NEW ORLEANS — The 5th Circuit Court of Appeals has affirmed the dismissal of a wrongful-termination lawsuit brought by a nurse who claimed she was fired for raising age-discrimination complaints.
Judges found that 5th Circuit precedent bars nurse supervisor Susan Vaughan's pain and suffering claims under the Age Discrimination in Employment Act against Anderson Regional Medical Center.
In an opinion filed Feb. 15, the panel pointed out that the district court at the Southern District of Mississippi wrote in its dismissal order that divergent views on recoveries under the ADEA are held by other circuit courts and the Equal Employment Opportunity Commission.
The district court, finding that there was "substantial ground for differences of opinion" on the availability of pain and suffering and punitive damages in ADEA retaliation cases, certified an appeal to the 5th Circuit, which granted leave to file an interlocutory appeal.
Fifth Circuit judges on the panel included James Graves Jr., Fortunato Benavides and Catharina Haynes.
The district court, in its analysis, relied on a case decided in 1977, Dean v. Am. Sec. Ins. Co.
However, the parties to the litigation disputed Dean's applicability, the appeals opinion stated.
Graves, who wrote the opinion for the panel, said that it adheres to a “rule of orderliness,” under which it “may not overturn a controlling precedent absent an intervening change in law, such as by a statutory amendment, or the Supreme Court,” or en banc court — which is the full court of judges.
"Indeed, even if a panel’s interpretation of the law appears flawed, the rule of orderliness prevents a subsequent panel from declaring it void,” Graves wrote.
Graves wrote that in order for the panel to determine if the rule of orderliness applies, it has to determine whether the precedent in Dean is “distinguishable” from this case or whether an intervening change in law justifies setting Dean aside.
“We conclude that the answer to both questions is ‘no,’” Graves wrote.
According to the opinion, Vaughan conceded that Dean did not allow for pain and suffering and punitive recoveries for ADEA age-discrimination claims. However, she argued that Dean does not control ADEA retaliation claims.
“We disagree,” Graves wrote.
He explained that the finding in Dean held that neither general damages, such as compensatory damages for pain and suffering, nor punitive damages are recoverable in private actions based on the ADEA.
Vaughan’s argument that the 1977 Fair Labor Standards Act amendments “enlarged” the remedies available for ADEA retaliation claims was supported by a decision in at least one circuit court and the EEOC had endorsed that interpretation, the opinion stated.

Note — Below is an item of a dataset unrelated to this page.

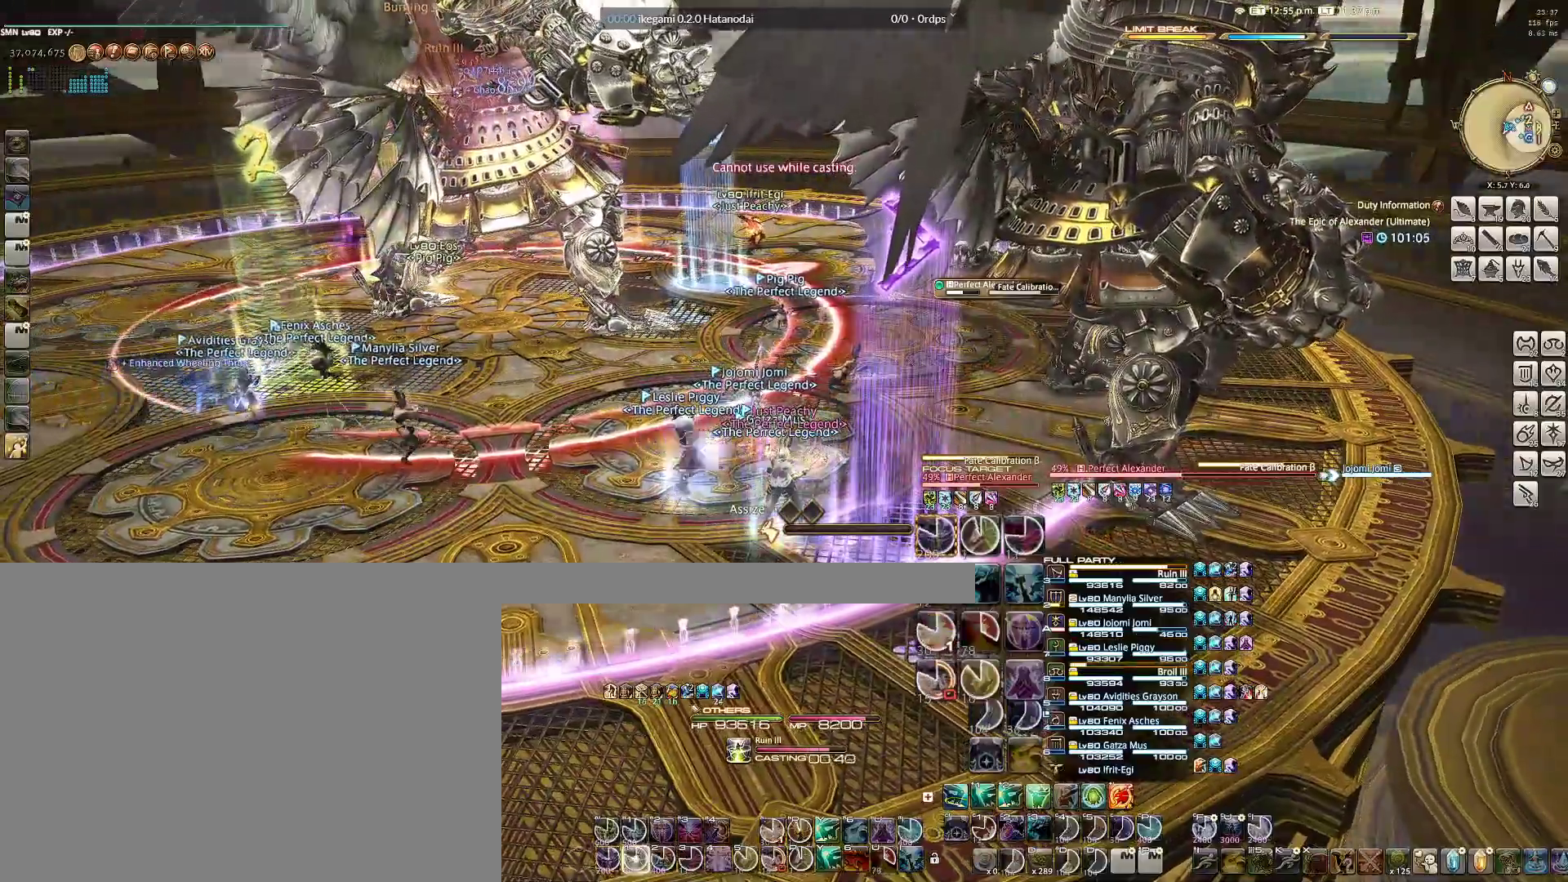
{"keys": [], "mouse": ["right"], "events": [[133, "1", "up"], [167, "1", "down"], [317, "1", "up"], [350, "1", "down"], [450, "1", "up"]]}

“We conclude, however, that Vaughan’s argument fails to recognize the 1977 FLSA amendments incorporated remedial language substantively identical to passages already provided in the ADEA,” Graves wrote. “Put simply, the 1977 FLSA amendments do not disturb our holding in Dean, because they added language to the FLSA that we have already construed in the context of the ADEA —in Dean.”
The 5th Circuit panel ruled that Vaughan may not invoke the ADEA as a basis for general compensatory damages for pain and suffering or for punitive damages.
"Perceiving no intervening change in law that would lead us to set Dean aside, we affirm (dismissal)," Graves wrote.